Kürt soykırımına karşı Kürdistan'ın bağımsızlık hayali
<b>“Kendisini devlet olarak idare etme özlemi olmayan bir etniste, millet değildir.
Ahmet Önal
15.02.2014, Cts | 14:25
“Kendisini devlet olarak idare etme özlemi olmayan bir etniste, millet değildir.\"
Benedict Anderson
“Mejda ku hebe, meş de jî dê bibe!” (Elemde olan, eylemde de olur) diye bir Kürd atasözü var. Bu atasözü bazen “Mêjda ku nebe, meşê de jî dê nebe! !” (Elemde olmayan, eylemde de olmaz)” diye de dillendirilir.
Ortada bir Kürdistan ülkesi ve Kürd milleti vardır.
Bu ülke ve millet 500.000 km2’lik bir coğrafyaya sahiptir.
Kürdler, 45-50 milyon arası bir nüfusa sahip olduğu genel kabul gören ve dillendirilen rakamdır.
Kürdistan ülkesi; suyu, petrolü, gazı, iklimi, ormanı, yaylası, üretkenliği, canlı nüfus potansiyeli vs. ile göz kamaştırmakta ve iştahları kabartmaktadır.
Üretime dadanan kadim halklar, coğrafyaları ile o kadar meşguldürler ki, başka bir gücün gelip yaşadığı, bütünleştiği toprakları ellerinden alabileceklerini tasa bile etmezler. Bu durum kendisine müdahale/taciz ve tecavüz edebilecek işgalcilerin planını kolaylaştırır.
Kürdistan coğrafyası, tarih boyunca, Moğolların, Bizans ve sonrasında Osmanlı, Çarlık Rusya’sı, Safevi ve Arap İslam egemenliği olmak üzere, büyük siyasal güçlerin savaş alanı olmuştur. Bu her defasında üretim ve toplumsal gücü, iç dinamiklerini dumura uğratmış, sıfıra düşürmüş ve kendini her defasında yeniden ve sıfırdan üretmek durumunda bırakmıştır.

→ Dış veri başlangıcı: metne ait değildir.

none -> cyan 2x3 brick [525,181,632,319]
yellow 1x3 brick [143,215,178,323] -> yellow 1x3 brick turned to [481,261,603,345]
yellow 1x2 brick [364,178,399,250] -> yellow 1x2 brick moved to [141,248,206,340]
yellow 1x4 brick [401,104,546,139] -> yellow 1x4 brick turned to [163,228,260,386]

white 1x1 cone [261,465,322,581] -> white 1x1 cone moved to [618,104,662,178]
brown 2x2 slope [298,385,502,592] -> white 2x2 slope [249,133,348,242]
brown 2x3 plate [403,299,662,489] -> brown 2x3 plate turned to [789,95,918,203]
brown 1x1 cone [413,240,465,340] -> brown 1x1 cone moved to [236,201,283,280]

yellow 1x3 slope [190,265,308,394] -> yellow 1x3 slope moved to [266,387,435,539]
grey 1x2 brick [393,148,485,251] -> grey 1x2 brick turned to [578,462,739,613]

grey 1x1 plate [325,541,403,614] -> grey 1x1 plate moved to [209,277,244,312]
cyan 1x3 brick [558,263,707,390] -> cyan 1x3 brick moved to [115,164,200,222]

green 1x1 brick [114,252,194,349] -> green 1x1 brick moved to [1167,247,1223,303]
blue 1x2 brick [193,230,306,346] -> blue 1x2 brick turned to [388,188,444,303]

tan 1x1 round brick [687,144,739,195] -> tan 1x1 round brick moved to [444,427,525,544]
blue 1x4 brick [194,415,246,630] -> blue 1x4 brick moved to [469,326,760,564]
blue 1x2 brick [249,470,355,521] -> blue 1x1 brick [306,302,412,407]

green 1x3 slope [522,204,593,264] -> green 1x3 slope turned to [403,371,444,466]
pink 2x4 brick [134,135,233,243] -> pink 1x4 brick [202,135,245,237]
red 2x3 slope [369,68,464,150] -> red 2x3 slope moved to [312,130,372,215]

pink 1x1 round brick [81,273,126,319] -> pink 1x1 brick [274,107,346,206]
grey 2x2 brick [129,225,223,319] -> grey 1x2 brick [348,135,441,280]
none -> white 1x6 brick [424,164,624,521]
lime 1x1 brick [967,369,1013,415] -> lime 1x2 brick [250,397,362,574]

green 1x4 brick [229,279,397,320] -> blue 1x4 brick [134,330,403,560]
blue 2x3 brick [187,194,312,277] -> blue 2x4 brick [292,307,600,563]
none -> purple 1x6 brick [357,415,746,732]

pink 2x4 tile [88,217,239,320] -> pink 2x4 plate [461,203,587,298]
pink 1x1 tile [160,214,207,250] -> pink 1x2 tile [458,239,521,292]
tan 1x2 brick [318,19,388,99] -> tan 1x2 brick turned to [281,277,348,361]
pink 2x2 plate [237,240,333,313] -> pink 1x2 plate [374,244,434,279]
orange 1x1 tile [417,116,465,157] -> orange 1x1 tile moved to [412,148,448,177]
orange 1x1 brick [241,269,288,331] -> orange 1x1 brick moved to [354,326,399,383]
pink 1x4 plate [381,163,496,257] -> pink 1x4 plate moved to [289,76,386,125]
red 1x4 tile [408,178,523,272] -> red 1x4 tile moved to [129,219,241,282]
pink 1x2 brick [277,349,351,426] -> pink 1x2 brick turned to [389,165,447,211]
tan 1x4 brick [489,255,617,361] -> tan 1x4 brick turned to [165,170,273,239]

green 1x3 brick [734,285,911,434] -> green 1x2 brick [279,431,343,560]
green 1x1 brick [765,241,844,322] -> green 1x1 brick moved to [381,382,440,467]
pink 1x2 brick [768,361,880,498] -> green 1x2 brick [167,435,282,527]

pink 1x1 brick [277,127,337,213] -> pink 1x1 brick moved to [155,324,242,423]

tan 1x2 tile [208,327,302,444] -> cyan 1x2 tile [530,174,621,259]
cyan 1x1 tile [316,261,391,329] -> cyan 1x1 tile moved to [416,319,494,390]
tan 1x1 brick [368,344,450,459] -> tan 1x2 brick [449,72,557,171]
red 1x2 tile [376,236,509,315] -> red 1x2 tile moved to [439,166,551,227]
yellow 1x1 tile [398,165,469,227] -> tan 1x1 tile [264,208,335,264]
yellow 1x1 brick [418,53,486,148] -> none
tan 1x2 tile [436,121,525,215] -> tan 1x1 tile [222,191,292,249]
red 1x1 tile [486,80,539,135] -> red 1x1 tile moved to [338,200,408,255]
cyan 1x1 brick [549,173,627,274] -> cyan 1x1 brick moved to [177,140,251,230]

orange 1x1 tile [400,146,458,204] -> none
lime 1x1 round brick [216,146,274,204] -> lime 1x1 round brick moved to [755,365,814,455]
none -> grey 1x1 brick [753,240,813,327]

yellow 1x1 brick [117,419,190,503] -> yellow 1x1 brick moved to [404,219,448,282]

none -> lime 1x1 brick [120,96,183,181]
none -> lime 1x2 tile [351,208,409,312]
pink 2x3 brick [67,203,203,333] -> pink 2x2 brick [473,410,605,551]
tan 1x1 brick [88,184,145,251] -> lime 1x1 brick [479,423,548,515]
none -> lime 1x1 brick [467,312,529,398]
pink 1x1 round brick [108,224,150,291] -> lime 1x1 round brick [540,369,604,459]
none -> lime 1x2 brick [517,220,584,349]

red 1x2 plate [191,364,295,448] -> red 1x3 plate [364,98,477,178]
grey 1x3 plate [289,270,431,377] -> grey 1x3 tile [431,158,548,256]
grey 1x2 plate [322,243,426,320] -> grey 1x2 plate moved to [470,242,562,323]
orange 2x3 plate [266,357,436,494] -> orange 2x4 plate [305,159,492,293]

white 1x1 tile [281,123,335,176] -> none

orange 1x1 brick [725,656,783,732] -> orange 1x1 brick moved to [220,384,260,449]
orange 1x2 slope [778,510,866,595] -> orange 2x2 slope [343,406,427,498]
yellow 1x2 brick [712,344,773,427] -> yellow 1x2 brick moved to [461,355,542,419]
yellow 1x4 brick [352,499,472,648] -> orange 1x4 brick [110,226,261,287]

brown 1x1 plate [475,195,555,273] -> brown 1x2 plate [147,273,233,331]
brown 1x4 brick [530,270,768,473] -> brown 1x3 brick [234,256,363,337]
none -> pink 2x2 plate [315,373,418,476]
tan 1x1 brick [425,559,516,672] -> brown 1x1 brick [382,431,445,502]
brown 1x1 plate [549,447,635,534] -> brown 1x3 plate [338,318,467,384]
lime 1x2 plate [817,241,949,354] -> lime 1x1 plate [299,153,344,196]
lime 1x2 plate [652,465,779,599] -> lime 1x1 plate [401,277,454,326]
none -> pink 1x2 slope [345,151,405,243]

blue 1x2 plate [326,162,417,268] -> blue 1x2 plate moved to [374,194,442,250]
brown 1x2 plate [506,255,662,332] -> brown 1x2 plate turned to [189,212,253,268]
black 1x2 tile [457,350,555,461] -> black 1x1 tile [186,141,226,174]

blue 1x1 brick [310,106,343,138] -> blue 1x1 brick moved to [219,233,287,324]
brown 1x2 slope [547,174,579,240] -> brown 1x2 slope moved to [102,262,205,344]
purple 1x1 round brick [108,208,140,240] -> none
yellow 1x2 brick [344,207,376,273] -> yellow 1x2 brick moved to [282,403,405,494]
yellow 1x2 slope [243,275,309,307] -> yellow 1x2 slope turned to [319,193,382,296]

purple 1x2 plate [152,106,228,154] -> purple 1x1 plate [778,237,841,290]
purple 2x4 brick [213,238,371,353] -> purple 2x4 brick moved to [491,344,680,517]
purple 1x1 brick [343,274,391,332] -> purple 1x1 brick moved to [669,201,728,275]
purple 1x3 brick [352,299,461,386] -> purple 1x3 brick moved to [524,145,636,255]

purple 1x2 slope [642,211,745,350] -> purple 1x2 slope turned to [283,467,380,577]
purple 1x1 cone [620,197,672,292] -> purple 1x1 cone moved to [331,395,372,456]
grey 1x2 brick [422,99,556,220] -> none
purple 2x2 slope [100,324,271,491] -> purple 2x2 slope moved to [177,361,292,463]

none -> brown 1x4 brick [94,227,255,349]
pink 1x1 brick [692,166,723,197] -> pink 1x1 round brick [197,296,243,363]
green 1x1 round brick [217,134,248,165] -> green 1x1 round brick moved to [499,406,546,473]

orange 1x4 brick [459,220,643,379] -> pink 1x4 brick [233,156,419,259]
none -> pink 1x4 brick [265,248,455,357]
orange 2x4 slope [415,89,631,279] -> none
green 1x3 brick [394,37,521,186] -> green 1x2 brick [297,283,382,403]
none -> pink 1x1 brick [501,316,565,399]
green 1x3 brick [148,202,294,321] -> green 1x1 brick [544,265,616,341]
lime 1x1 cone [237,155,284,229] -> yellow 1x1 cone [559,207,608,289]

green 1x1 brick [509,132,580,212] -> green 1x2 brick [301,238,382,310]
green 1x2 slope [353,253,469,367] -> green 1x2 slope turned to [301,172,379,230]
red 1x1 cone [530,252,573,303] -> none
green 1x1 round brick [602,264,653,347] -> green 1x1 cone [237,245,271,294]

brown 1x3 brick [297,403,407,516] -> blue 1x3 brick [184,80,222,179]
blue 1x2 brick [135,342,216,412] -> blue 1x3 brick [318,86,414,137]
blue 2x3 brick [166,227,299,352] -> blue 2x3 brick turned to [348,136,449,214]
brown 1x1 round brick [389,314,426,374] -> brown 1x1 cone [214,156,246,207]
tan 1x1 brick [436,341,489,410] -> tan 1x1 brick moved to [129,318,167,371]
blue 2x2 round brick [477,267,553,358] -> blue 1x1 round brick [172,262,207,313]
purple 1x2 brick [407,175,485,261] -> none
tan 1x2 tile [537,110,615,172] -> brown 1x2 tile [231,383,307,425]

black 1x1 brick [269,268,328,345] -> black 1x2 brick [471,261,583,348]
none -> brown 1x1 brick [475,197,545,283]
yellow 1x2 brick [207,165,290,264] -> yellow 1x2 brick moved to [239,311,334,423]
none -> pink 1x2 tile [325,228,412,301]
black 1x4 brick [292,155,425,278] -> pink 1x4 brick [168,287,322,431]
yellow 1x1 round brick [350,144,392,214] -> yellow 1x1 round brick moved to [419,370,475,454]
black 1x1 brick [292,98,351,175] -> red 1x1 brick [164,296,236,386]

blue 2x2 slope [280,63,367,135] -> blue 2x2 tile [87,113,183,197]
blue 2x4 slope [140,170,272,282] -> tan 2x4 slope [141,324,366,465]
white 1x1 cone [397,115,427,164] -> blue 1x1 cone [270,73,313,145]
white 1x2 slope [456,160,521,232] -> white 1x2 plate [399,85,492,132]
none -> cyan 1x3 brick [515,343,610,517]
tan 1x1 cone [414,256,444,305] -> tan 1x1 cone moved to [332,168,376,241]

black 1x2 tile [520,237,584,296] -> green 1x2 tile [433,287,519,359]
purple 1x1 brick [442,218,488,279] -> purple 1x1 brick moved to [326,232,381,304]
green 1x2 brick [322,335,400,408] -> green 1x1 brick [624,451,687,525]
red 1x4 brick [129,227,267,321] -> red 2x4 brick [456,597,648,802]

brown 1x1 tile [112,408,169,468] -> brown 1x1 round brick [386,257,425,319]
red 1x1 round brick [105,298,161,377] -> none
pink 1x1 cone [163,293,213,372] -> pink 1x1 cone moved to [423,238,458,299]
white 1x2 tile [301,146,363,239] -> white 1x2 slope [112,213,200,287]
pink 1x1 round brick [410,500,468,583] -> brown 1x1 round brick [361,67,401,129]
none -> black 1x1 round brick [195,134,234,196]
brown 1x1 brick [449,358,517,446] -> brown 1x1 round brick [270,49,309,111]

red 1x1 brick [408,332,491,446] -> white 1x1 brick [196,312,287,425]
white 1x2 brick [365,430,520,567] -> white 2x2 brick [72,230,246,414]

Her savaş Kürdistan’ı bölüp parçalamış, takatten düşürüp, paymal etmiştir.
Bu durum sadece ekonomik olarak sıfıra düşürmekle de sınırlı kalmamış, Kürdistan toplumunun özgüvenini kaybetmesine, toplumsal dinamiklerinin alt-üst olmasına vesile olmuş, negatif konuma düşmüş bir toplumsal ilişkiler sonucunu doğurmuştur.
Bizans imparatorluğunu da sayarsak, Kürd toplumu ve Kürdistan ülkesi adeta işgalci ve ilhakçı devletlerin çarpıştığı bir savaş alanı ve savaşanların yolgeçen hanı olmuştur.
Bu tarihsel ve toplumsal parçalanmışlık, erken dönemde üretime geçen, adeta uygarlığın beşiği olabilecek Yakın Doğu ve Orta Doğu’nun halklarını hiç de hak etmedikleri tarihin geriliğine atmayı başarmış ve bu coğrafya üzerinde işgalciler hüküm sürmüştür.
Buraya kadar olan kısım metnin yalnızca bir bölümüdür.